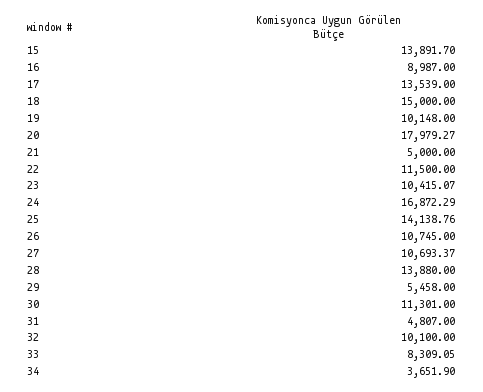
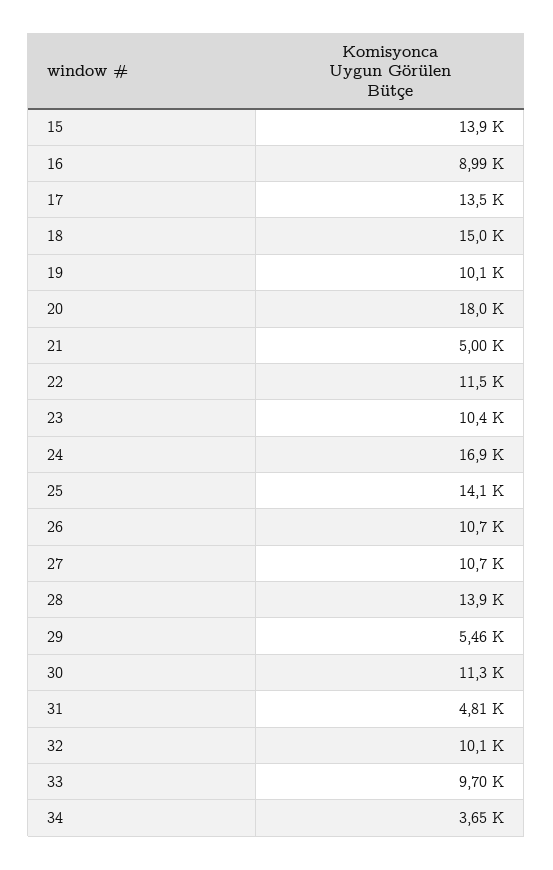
  {
    "15": 13891.7,
    "16": 8987,
    "17": 13539,
    "18": 15000,
    "19": 10148,
    "20": 17979.27,
    "21": 5000,
    "22": 11500,
    "23": 10415.07,
    "24": 16872.29,
    "25": 14138.76,
    "26": 10745,
    "27": 10693.37,
    "28": 13880,
    "29": 5458,
    "30": 11301,
    "31": 4807,
    "32": 10100,
-   "33": 8309.05,
+   "33": 9700,
    "34": 3651.9
  }

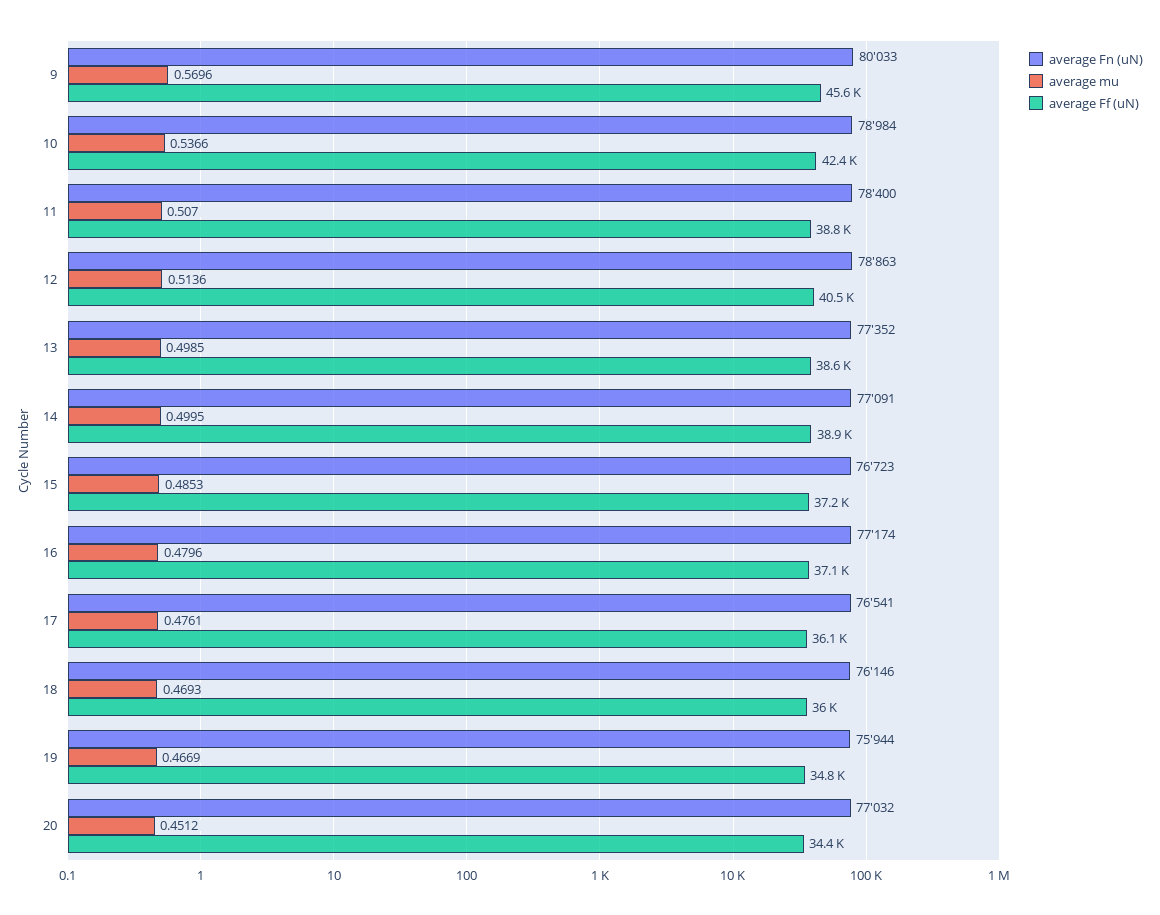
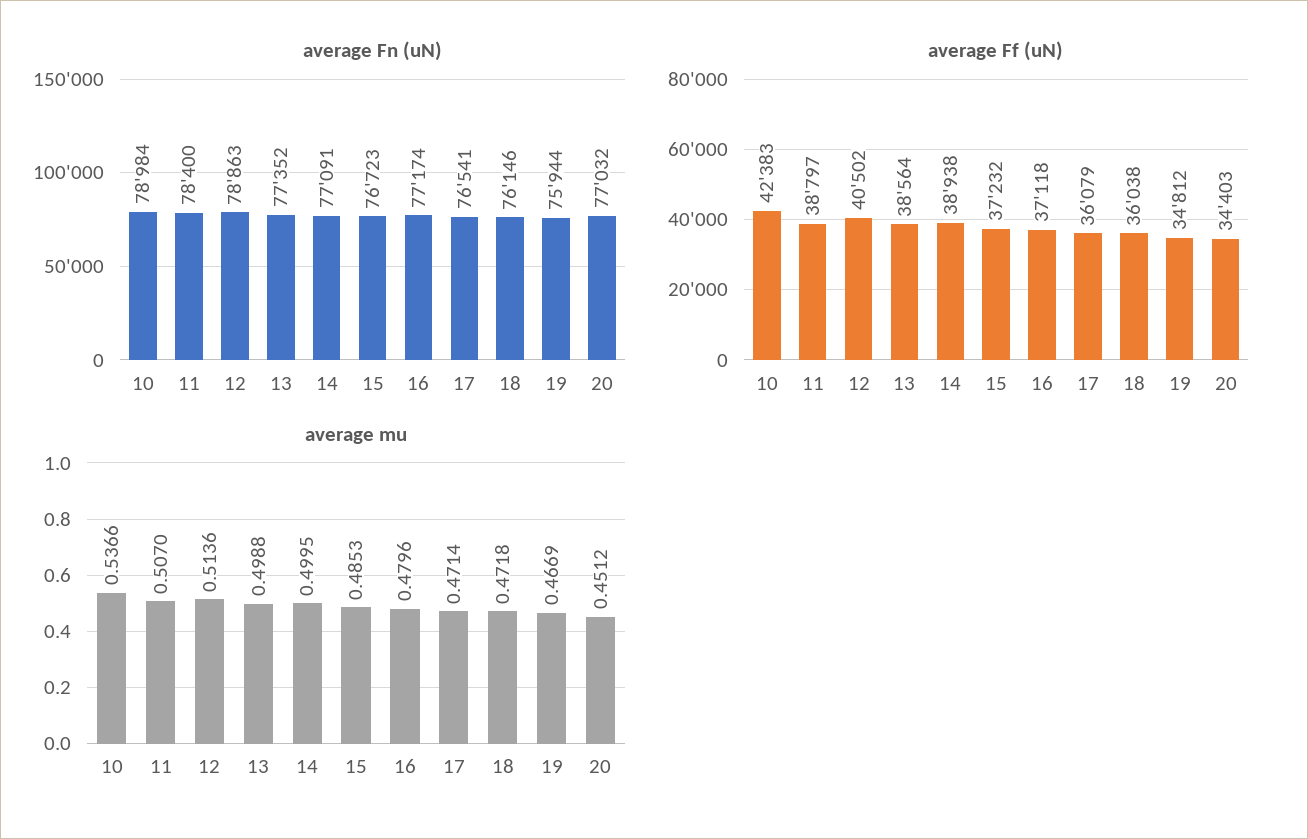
  {
    "average Fn (uN)": {
-     "9": 80033,
      "10": 78984,
      "11": 78400,
      "12": 78863,
      "13": 77352,
      "14": 77091,
      "15": 76723,
      "16": 77174,
      "17": 76541,
      "18": 76146,
      "19": 75944,
      "20": 77032
    },
    "average mu": {
-     "9": 0.5696,
      "10": 0.5366,
      "11": 0.507,
      "12": 0.5136,
-     "13": 0.4985,
+     "13": 0.4988,
      "14": 0.4995,
      "15": 0.4853,
      "16": 0.4796,
-     "17": 0.4761,
+     "17": 0.4714,
-     "18": 0.4693,
+     "18": 0.4718,
      "19": 0.4669,
      "20": 0.4512
    },
    "average Ff (uN)": {
-     "9": 45600,
      "10": 42383,
      "11": 38797,
      "12": 40502,
      "13": 38564,
      "14": 38938,
      "15": 37232,
      "16": 37118,
      "17": 36079,
      "18": 36038,
      "19": 34812,
      "20": 34403
    }
  }

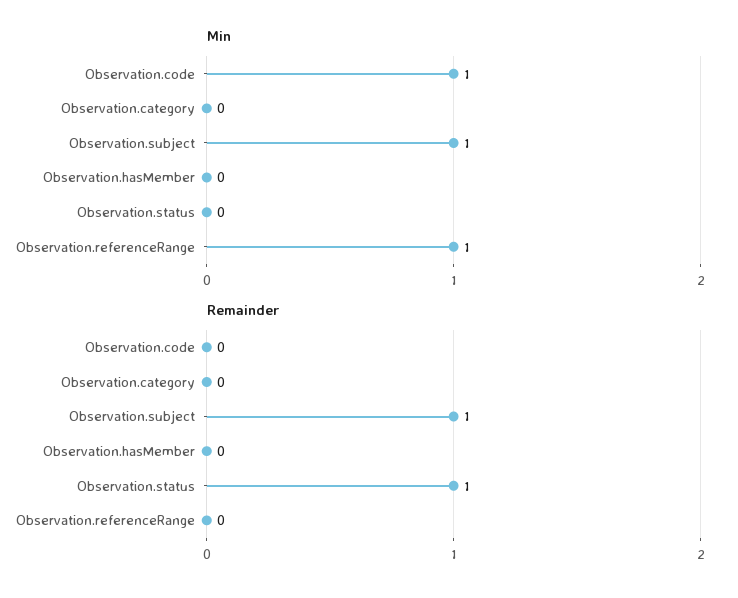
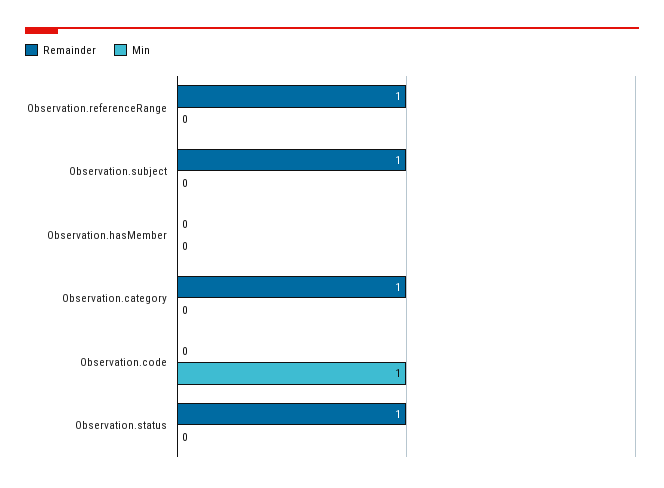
  {
    "Min": {
      "Observation.code": 1,
      "Observation.category": 0,
-     "Observation.subject": 1,
+     "Observation.subject": 0,
      "Observation.hasMember": 0,
      "Observation.status": 0,
-     "Observation.referenceRange": 1
+     "Observation.referenceRange": 0
    },
    "Remainder": {
      "Observation.code": 0,
-     "Observation.category": 0,
+     "Observation.category": 1,
      "Observation.subject": 1,
      "Observation.hasMember": 0,
      "Observation.status": 1,
-     "Observation.referenceRange": 0
+     "Observation.referenceRange": 1
    }
  }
══════════
Task description. With the pictures omitted, repeat the full set of records above exactly.

Your response.
  {
    "15": 13891.7,
    "16": 8987,
    "17": 13539,
    "18": 15000,
    "19": 10148,
    "20": 17979.27,
    "21": 5000,
    "22": 11500,
    "23": 10415.07,
    "24": 16872.29,
    "25": 14138.76,
    "26": 10745,
    "27": 10693.37,
    "28": 13880,
    "29": 5458,
    "30": 11301,
    "31": 4807,
    "32": 10100,
-   "33": 8309.05,
+   "33": 9700,
    "34": 3651.9
  }

  {
    "average Fn (uN)": {
-     "9": 80033,
      "10": 78984,
      "11": 78400,
      "12": 78863,
      "13": 77352,
      "14": 77091,
      "15": 76723,
      "16": 77174,
      "17": 76541,
      "18": 76146,
      "19": 75944,
      "20": 77032
    },
    "average mu": {
-     "9": 0.5696,
      "10": 0.5366,
      "11": 0.507,
      "12": 0.5136,
-     "13": 0.4985,
+     "13": 0.4988,
      "14": 0.4995,
      "15": 0.4853,
      "16": 0.4796,
-     "17": 0.4761,
+     "17": 0.4714,
-     "18": 0.4693,
+     "18": 0.4718,
      "19": 0.4669,
      "20": 0.4512
    },
    "average Ff (uN)": {
-     "9": 45600,
      "10": 42383,
      "11": 38797,
      "12": 40502,
      "13": 38564,
      "14": 38938,
      "15": 37232,
      "16": 37118,
      "17": 36079,
      "18": 36038,
      "19": 34812,
      "20": 34403
    }
  }

  {
    "Min": {
      "Observation.code": 1,
      "Observation.category": 0,
-     "Observation.subject": 1,
+     "Observation.subject": 0,
      "Observation.hasMember": 0,
      "Observation.status": 0,
-     "Observation.referenceRange": 1
+     "Observation.referenceRange": 0
    },
    "Remainder": {
      "Observation.code": 0,
-     "Observation.category": 0,
+     "Observation.category": 1,
      "Observation.subject": 1,
      "Observation.hasMember": 0,
      "Observation.status": 1,
-     "Observation.referenceRange": 0
+     "Observation.referenceRange": 1
    }
  }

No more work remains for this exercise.